§ **WRITTEN EXERCISE**:
Repeat each record exactly as written, and drop any images.

(Stored data)
────────────────────────────────────────

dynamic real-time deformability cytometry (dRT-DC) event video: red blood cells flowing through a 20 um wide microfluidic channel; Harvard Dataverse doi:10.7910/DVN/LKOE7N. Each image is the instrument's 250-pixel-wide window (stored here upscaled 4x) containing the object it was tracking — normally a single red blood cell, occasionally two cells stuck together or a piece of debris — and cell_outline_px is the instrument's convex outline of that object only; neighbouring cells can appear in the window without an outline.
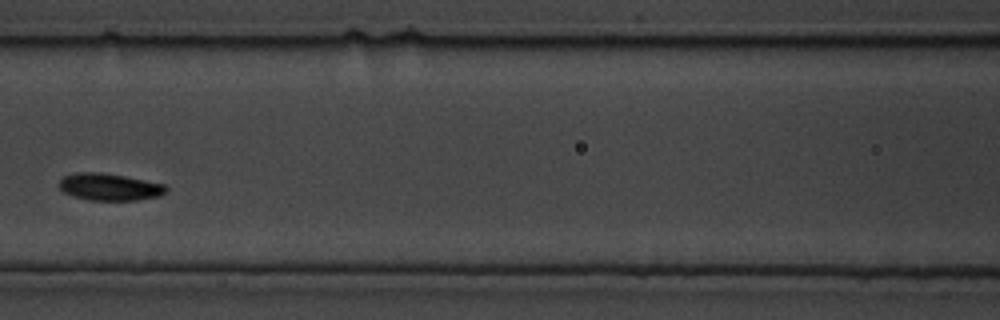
{"species": "common noctule bat (a hibernating species)", "species_latin": "Nyctalus noctula", "temperature_condition": "cold", "stored_images_in_passage": 21, "camera_frame_rate_fps": 3000, "um_per_image_px": 0.085, "animal": {"sex": "male", "body_mass_g": 19.5, "forearm_length_mm": 54.6}, "frame": {"image": 1, "passage_image": 7, "time_ms": 2.0, "image_size_px": [1000, 320], "cell_outline_px": [[168, 192], [160, 196], [136, 200], [88, 200], [64, 192], [60, 188], [60, 180], [64, 176], [76, 172], [100, 172], [124, 176], [164, 184], [168, 188]], "centroid_in_image_um": [9.34, 15.89], "position_along_channel_um": 157.3, "area_um2": 16.76}}
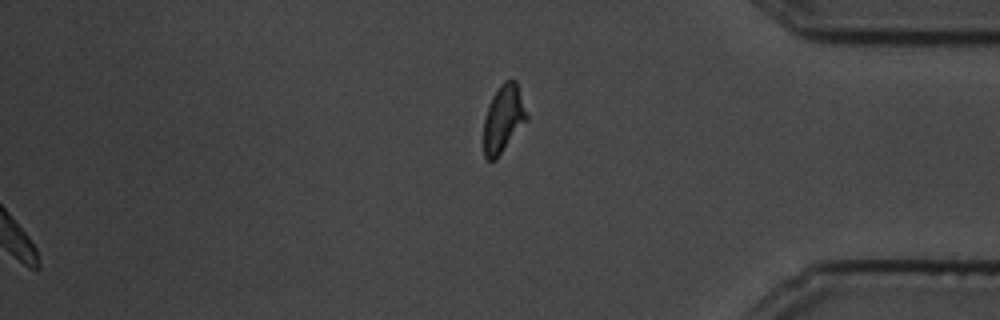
{"frame": {"image": 2, "passage_image": 21, "time_ms": 6.667, "image_size_px": [1000, 320], "cell_outline_px": [[528, 120], [496, 160], [488, 160], [484, 156], [484, 120], [492, 96], [500, 84], [504, 80], [516, 80], [528, 116]], "centroid_in_image_um": [42.8, 10.1], "position_along_channel_um": 392.4, "area_um2": 16.94}}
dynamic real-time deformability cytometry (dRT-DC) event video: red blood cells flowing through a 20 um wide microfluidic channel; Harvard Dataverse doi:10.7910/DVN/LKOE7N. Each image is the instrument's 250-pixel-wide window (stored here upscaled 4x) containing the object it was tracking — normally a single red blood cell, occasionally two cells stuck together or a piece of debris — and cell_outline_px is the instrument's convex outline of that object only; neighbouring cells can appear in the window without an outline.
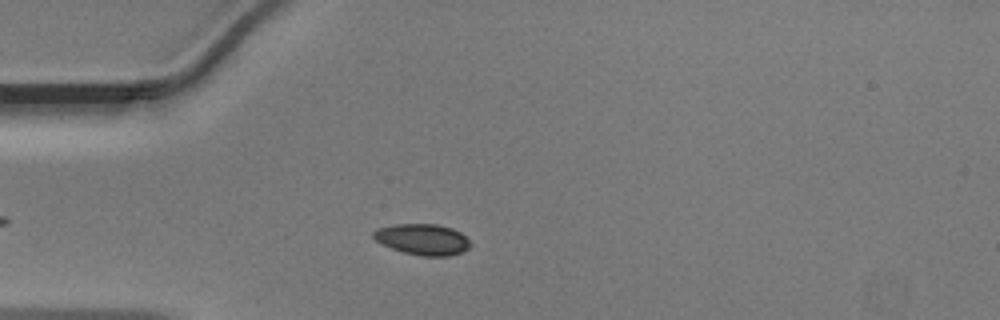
{"species": "Egyptian fruit bat (a non-hibernating species)", "species_latin": "Rousettus aegyptiacus", "temperature_condition": "warm", "stored_images_in_passage": 38, "camera_frame_rate_fps": 3000, "um_per_image_px": 0.085, "animal": {"sex": "male"}, "frame": {"image": 1, "passage_image": 9, "time_ms": 2.667, "image_size_px": [1000, 320], "cell_outline_px": [[472, 244], [468, 248], [460, 252], [448, 256], [420, 256], [404, 252], [392, 248], [376, 240], [372, 236], [372, 232], [376, 228], [396, 224], [436, 224], [452, 228], [460, 232]], "centroid_in_image_um": [35.91, 20.34], "position_along_channel_um": 49.1, "area_um2": 17.4}}
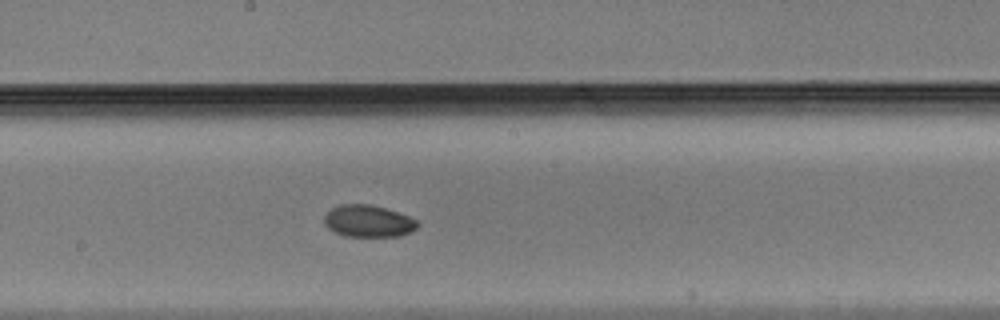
{"frame": {"image": 2, "passage_image": 22, "time_ms": 7.0, "image_size_px": [1000, 320], "cell_outline_px": [[420, 224], [412, 232], [400, 236], [344, 236], [328, 228], [324, 224], [324, 216], [332, 208], [340, 204], [372, 204], [408, 216], [416, 220]], "centroid_in_image_um": [31.3, 18.8], "position_along_channel_um": 216.9, "area_um2": 17.34}}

────────────────────────────────────────

§ **FINISHED ANSWER**:
dynamic real-time deformability cytometry (dRT-DC) event video: red blood cells flowing through a 20 um wide microfluidic channel; Harvard Dataverse doi:10.7910/DVN/LKOE7N. Each image is the instrument's 250-pixel-wide window (stored here upscaled 4x) containing the object it was tracking — normally a single red blood cell, occasionally two cells stuck together or a piece of debris — and cell_outline_px is the instrument's convex outline of that object only; neighbouring cells can appear in the window without an outline.
{"species": "common noctule bat (a hibernating species)", "species_latin": "Nyctalus noctula", "temperature_condition": "cold", "stored_images_in_passage": 21, "camera_frame_rate_fps": 3000, "um_per_image_px": 0.085, "animal": {"sex": "male", "body_mass_g": 19.5, "forearm_length_mm": 54.6}, "frame": {"image": 1, "passage_image": 7, "time_ms": 2.0, "image_size_px": [1000, 320], "cell_outline_px": [[168, 192], [160, 196], [136, 200], [88, 200], [64, 192], [60, 188], [60, 180], [64, 176], [76, 172], [100, 172], [124, 176], [164, 184], [168, 188]], "centroid_in_image_um": [9.34, 15.89], "position_along_channel_um": 157.3, "area_um2": 16.76}}
{"frame": {"image": 2, "passage_image": 21, "time_ms": 6.667, "image_size_px": [1000, 320], "cell_outline_px": [[528, 120], [496, 160], [488, 160], [484, 156], [484, 120], [492, 96], [500, 84], [504, 80], [516, 80], [528, 116]], "centroid_in_image_um": [42.8, 10.1], "position_along_channel_um": 392.4, "area_um2": 16.94}}
dynamic real-time deformability cytometry (dRT-DC) event video: red blood cells flowing through a 20 um wide microfluidic channel; Harvard Dataverse doi:10.7910/DVN/LKOE7N. Each image is the instrument's 250-pixel-wide window (stored here upscaled 4x) containing the object it was tracking — normally a single red blood cell, occasionally two cells stuck together or a piece of debris — and cell_outline_px is the instrument's convex outline of that object only; neighbouring cells can appear in the window without an outline.
{"species": "Egyptian fruit bat (a non-hibernating species)", "species_latin": "Rousettus aegyptiacus", "temperature_condition": "warm", "stored_images_in_passage": 38, "camera_frame_rate_fps": 3000, "um_per_image_px": 0.085, "animal": {"sex": "male"}, "frame": {"image": 1, "passage_image": 9, "time_ms": 2.667, "image_size_px": [1000, 320], "cell_outline_px": [[472, 244], [468, 248], [460, 252], [448, 256], [420, 256], [404, 252], [392, 248], [376, 240], [372, 236], [372, 232], [376, 228], [396, 224], [436, 224], [452, 228], [460, 232]], "centroid_in_image_um": [35.91, 20.34], "position_along_channel_um": 49.1, "area_um2": 17.4}}
{"frame": {"image": 2, "passage_image": 22, "time_ms": 7.0, "image_size_px": [1000, 320], "cell_outline_px": [[420, 224], [412, 232], [400, 236], [344, 236], [328, 228], [324, 224], [324, 216], [332, 208], [340, 204], [372, 204], [408, 216], [416, 220]], "centroid_in_image_um": [31.3, 18.8], "position_along_channel_um": 216.9, "area_um2": 17.34}}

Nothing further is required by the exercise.